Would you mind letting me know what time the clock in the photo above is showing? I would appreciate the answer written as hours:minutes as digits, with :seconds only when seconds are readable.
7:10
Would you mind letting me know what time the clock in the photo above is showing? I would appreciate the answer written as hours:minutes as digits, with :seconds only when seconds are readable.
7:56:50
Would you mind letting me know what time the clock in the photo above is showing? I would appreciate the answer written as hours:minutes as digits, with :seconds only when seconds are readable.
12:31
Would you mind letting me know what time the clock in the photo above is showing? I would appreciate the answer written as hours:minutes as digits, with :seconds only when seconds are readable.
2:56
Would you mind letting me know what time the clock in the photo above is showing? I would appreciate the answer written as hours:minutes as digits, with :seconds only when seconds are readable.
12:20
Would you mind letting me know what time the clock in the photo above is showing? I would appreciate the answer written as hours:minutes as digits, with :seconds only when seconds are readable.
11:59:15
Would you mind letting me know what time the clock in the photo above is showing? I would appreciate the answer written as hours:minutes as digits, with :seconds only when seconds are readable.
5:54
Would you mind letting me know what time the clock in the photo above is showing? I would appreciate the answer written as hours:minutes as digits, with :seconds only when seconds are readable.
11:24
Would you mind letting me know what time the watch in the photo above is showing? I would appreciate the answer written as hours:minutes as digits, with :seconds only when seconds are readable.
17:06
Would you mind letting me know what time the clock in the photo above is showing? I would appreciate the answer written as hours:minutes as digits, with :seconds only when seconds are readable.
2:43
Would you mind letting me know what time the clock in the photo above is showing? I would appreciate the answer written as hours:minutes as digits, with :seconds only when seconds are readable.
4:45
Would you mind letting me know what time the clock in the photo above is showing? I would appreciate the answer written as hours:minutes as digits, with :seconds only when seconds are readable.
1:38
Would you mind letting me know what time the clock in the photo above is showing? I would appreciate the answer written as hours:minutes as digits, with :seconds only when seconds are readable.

*-*-*

**THE EXERCISE**
Report each line of the entries above that contains the word "watch", copying the whole line. Case counts.

**WRITTEN SOLUTION**
Would you mind letting me know what time the watch in the photo above is showing? I would appreciate the answer written as hours:minutes as digits, with :seconds only when seconds are readable.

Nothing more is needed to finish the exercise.